Mi spiazza, cara Federica: perché forse per la prima volta mi trovo a rispondere a una domanda rivolta alla mia anima e al mio cuore e non (almeno non solo) al direttore. Le dico subito che ci sono ovviamente due piani di “conservazione”. Quello personale, fatto di sensazioni, di dolori, di preoccupazioni, di persone care che non posso andare a trovare in ospedale, di persone che non ho potuto nemmeno salutare a un funerale, di una moglie molto preoccupata per mille comprensibili ragioni (anche per i miei spostamenti e per i miei impegni, seppur molto diversi da quelli di un tempo), di una figlia che frequenta un’università virtuale (mi sembra un ossimoro, una cosa senza senso, il rovesciamento del concetto di insegnamento), di una figlia a Londra, che non abbiamo potuto abbracciare per sette mesi che ci sono sembrati infiniti e che ora speriamo di riavere a casa a Natale. E così le dico anche che il Natale non è una data normale, non solo e non certo per aspetti che hanno a che fare con la fede - da riscoprire, a volte da ritrovare, riempiendo di significato questi momenti - o con la voglia (sempre legittima) di festeggiare, ma anche e soprattutto perché è l’occasione per ritrovarsi, per abbracciarsi, per dare valore a gesti, contatti, baci - sono questi veri regali - di cui solo ora riscopriamo il valore profondo.

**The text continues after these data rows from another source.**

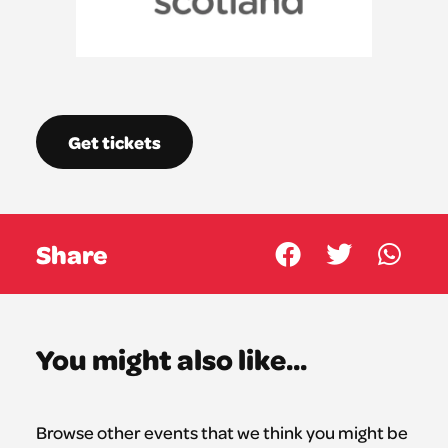
Get tickets
Share
You might also like...
Browse other events that we think you might be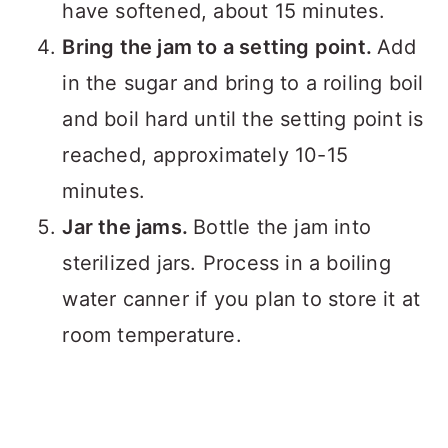
have softened, about 15 minutes.
Bring the jam to a setting point.
Add
in the sugar and bring to a roiling boil
and boil hard until the setting point is
reached, approximately 10-15
minutes.
Jar the jams.
Bottle the jam into
sterilized jars. Process in a boiling
water canner if you plan to store it at
room temperature.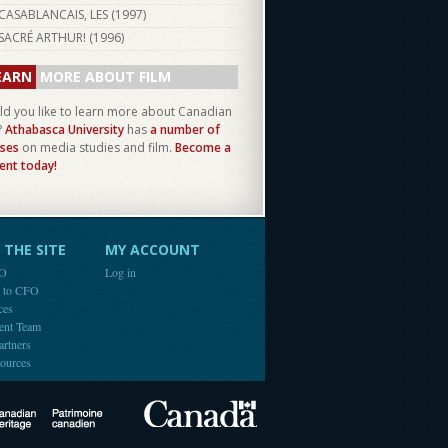
CASABLANCAIS, LES (
1997
)
SACRÉ ARTHUR! (
1996
)
EARN
MORE ABOUT FILM
d you like to learn more about Canadian
?
Athabasca University
has
a number of
ses
on media studies and film.
Become a
ent today!
THE SITE
MY ACCOUNT
FO
Log in
e to CFO
ces
ent Team
artners
ources
Canada
Canadian Heritage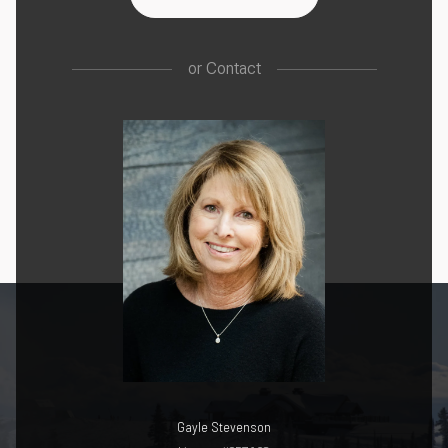
or
Contact
Gayle Stevenson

Penso che molti di noi abbiano conficcate nella memoria emozioni simili alle sue, che sono singole e intime, ma anche collettive e universali. Il riferimento agli occhi del suo miglior amico definisce bene i tanti occhi che ci mancano. Professionalmente, sono invece in un frullatore. Ma conserverò ogni volto e ogni sguardo delle persone - che non ci sono più - di cui abbiamo parlato sul giornale. I volti di chi non c’è più e quelli di chi è rimasto: senza parole, senza un contatto fisico, senza il profumo dell’ultimo tratto di strada. E conservo le storie di chi ha sempre lavorato. Ora, ma anche lo scorso anno e due anni fa. Perché i tanti lavoratori di cui parla lei sono davvero al fronte ogni giorno (inclusi i tanti miei colleghi che non smetterò mai di ringraziare per il grande lavoro fatto in questi mesi e anche per il bel libro che ha fermato molte delle pagine che abbiamo scritto durante la pandemia). Lavoratori impegnati col Covid e senza Covid. Perché ogni giorno - per tantissime persone spesso invisibili - è una battaglia, una trincea, una fatica.

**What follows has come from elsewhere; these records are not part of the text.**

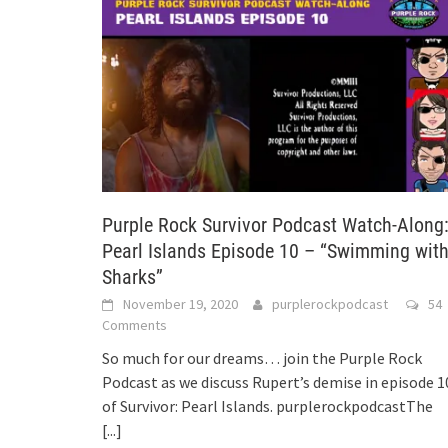
Purple Rock Survivor Podcast Watch-Along
Pearl Islands Episode 10 – “Swimming wit
Sharks”
November 19, 2020
purplerockpodcast
54
Comments
So much for our dreams… join the Purple Rock
Podcast as we discuss Rupert’s demise in episode 1
of Survivor: Pearl Islands. purplerockpodcastThe
[...]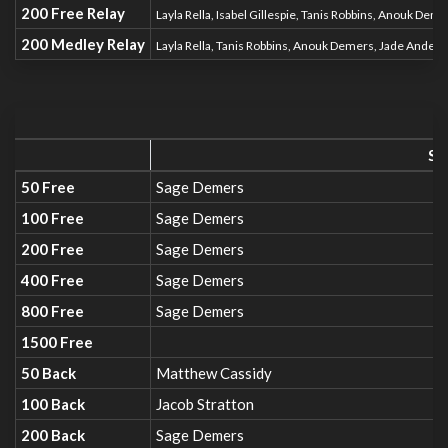
200 Free Relay
Layla Rella, Isabel Gillespie, Tanis Robbins, Anouk Dem
200 Medley Relay
Layla Rella, Tanis Robbins, Anouk Demers, Jade Ander
SC
50 Free
Sage Demers
100 Free
Sage Demers
200 Free
Sage Demers
400 Free
Sage Demers
800 Free
Sage Demers
1500 Free
50 Back
Matthew Cassidy
100 Back
Jacob Stratton
200 Back
Sage Demers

Ho “parlato” anche troppo. Aggiungo solo che si può vivere senza datteri, anche se io penso sempre, più che al singolo alimento, ai tanti lavoratori che - in condizioni spesso precarie e a dir poco complicate - permettono ad ogni prodotto di arrivare su un bancone (per questo invito tutti a fare acquisti nel proprio paese, nella propria piazza, nella propria comunità, per tenere vivo il “villaggio”).

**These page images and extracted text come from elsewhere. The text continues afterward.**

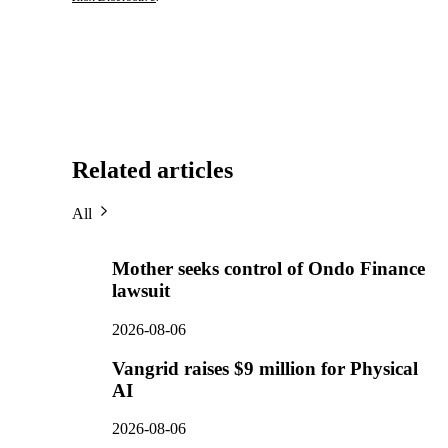
Related articles
All
Mother seeks control of Ondo Finance
lawsuit
2026-08-06
Vangrid raises $9 million for Physical
AI
2026-08-06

Non si può invece vivere senza abbracci, senza la verità dei gesti concreti, senza speranza, senza un occhio che sia in grado di spaziare dall’adesso (è vero, i politici sono troppo concentrati sul “qui e ora”) al futuro. Che è fatto del vivere di ciascuno, lei ha ragione, e un po’ anche del vivere del mondo. Il Covid ci ha dilaniato, ma ci ha anche costretti a riscoprire il valore di alcune cose che diamo per scontate; ci ha fatto concentrare sull’essere più che sull’avere. Ci ha portato via tantissimo, ma ci ha messo davanti allo specchio della vita e della realtà. Non so se ne usciremo migliori: temo che torneremo presto ciò che eravamo.
Penso però che ognuno di noi sia cambiato, vivendo un’angoscia (da non confondersi con la paura, che è sana, come ci ha ricordato il filosofo Galimberti) che non ha comunque precedenti. E in tutto questo il vivere di ciascuno, secondo me, c’è. E non è fatto certo solo di egoismo, per fortuna. Infine, so che ne usciremo.